# Help with Inc 2



## saabguy (Jul 5, 2011)

I need a little help guys. Inc 2 wont boot past HTC screen. It will boot into fastboot but then will not let you boot into recovery. Also I have tried to load a RUU to maybe fix the problem but everytime it is updating it gets to updating the recovery and freezes on me. Any help would be greatly appreicated.


----------



## CorCor67 (Jun 13, 2011)

not sure what the problem is but my suggestion would to be to try to install a revovery manually via fastboot, see here http://forum.xda-developers.com/showthread.php?p=14693680


----------



## saabguy (Jul 5, 2011)

I will give that a try thanks.

Sent from my DROID RAZR using RootzWiki


----------



## sjpritch25 (Sep 29, 2011)

The ruu won't work unless you have stock recovery installed. Is the phone s-off?


----------



## twister8008 (May 29, 2012)

Have you tried to hold down the volume button and then hold down the power button? That got me out of a jam and back to my cwm. I then reverted back to a rom I knew worked.

Sent from my Condemned Inc 2 CM7


----------



## saabguy (Jul 5, 2011)

The phone is s-on. The phone has never been rooted or s-off. I think a factory update soft bricked it.

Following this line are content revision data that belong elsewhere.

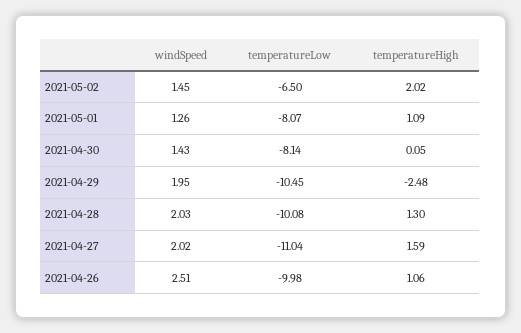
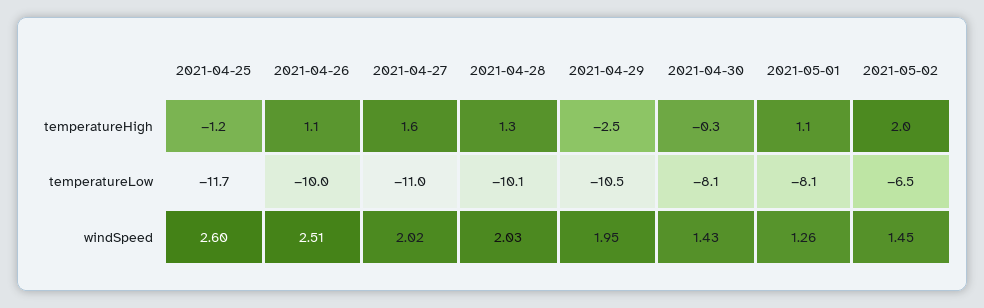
temperatureHigh, 2021-04-30: 0.05 -> -0.3
temperatureHigh, 2021-04-25: none -> -1.2
temperatureLow, 2021-04-25: none -> -11.7
windSpeed, 2021-04-25: none -> 2.6

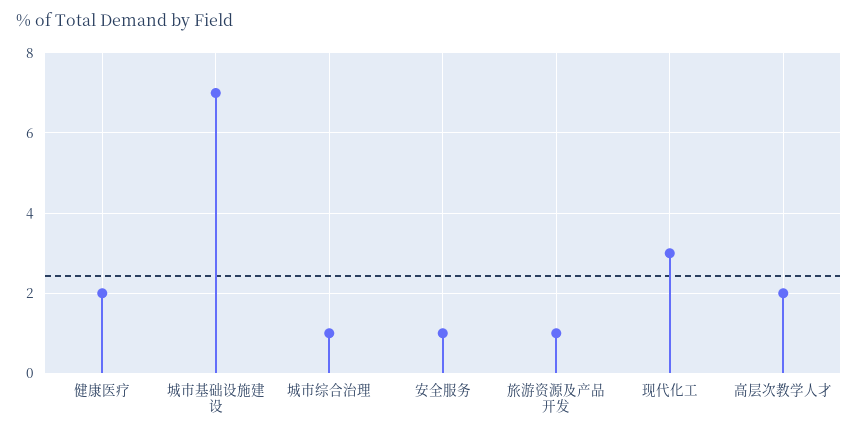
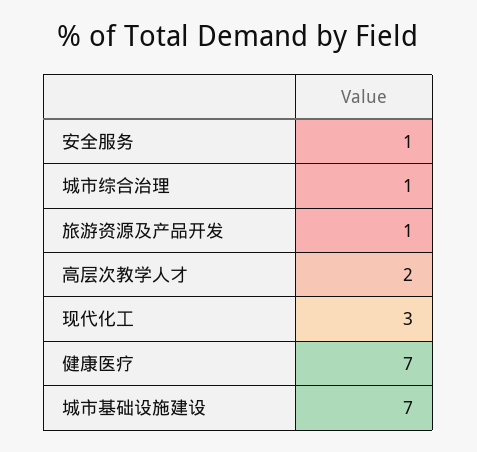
健康医疗: 2 -> 7

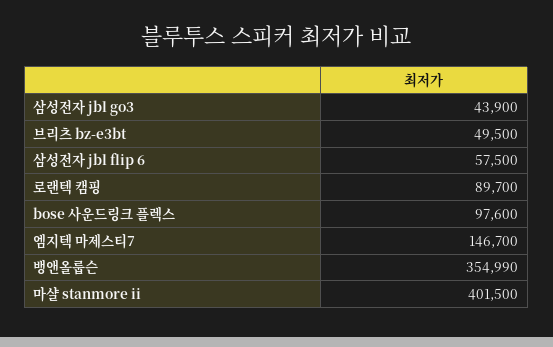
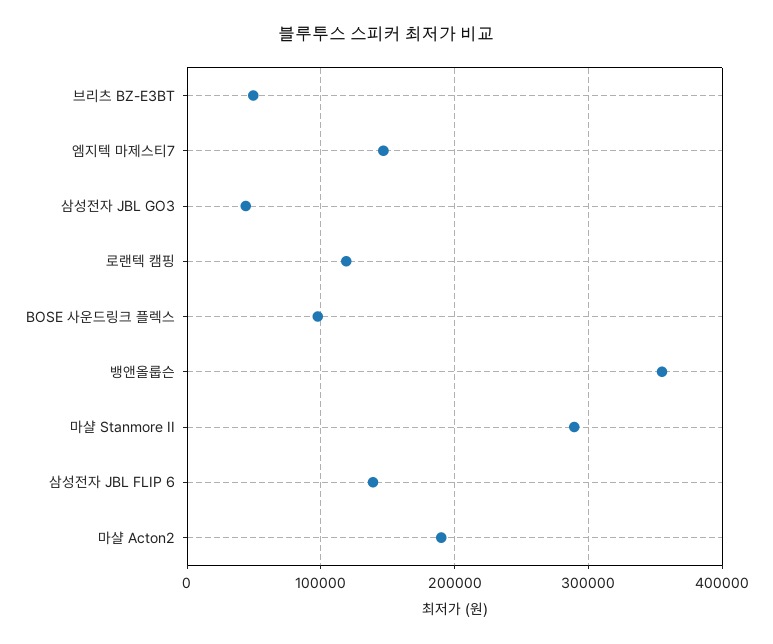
삼성전자 jbl flip 6: 57500 -> 140000
로랜텍 캠핑: 89700 -> 120000
마샬 stanmore ii: 401500 -> 290000
마샬 Acton2: none -> 190000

Sent from my DROID RAZR using RootzWiki


----------



## ALDO101T (May 4, 2012)

well. pull battery put back in hold power and volume down to get to bootloader, highlight recovery, then you'll get the triangle, hold power and volume up at same time should put you into stock recovery, if you're not rooted thats the only recovery you should have.


----------



## ALDO101T (May 4, 2012)

how are you trying to install ruu?

did you put PG32IMG ON SDCARD.with one zip only when viewed on card.


----------



## saabguy (Jul 5, 2011)

Im installing it through hboot

Sent from my DROID RAZR using RootzWiki


----------



## Dance Pony (Sep 5, 2011)

did you ever find a fix for this??


----------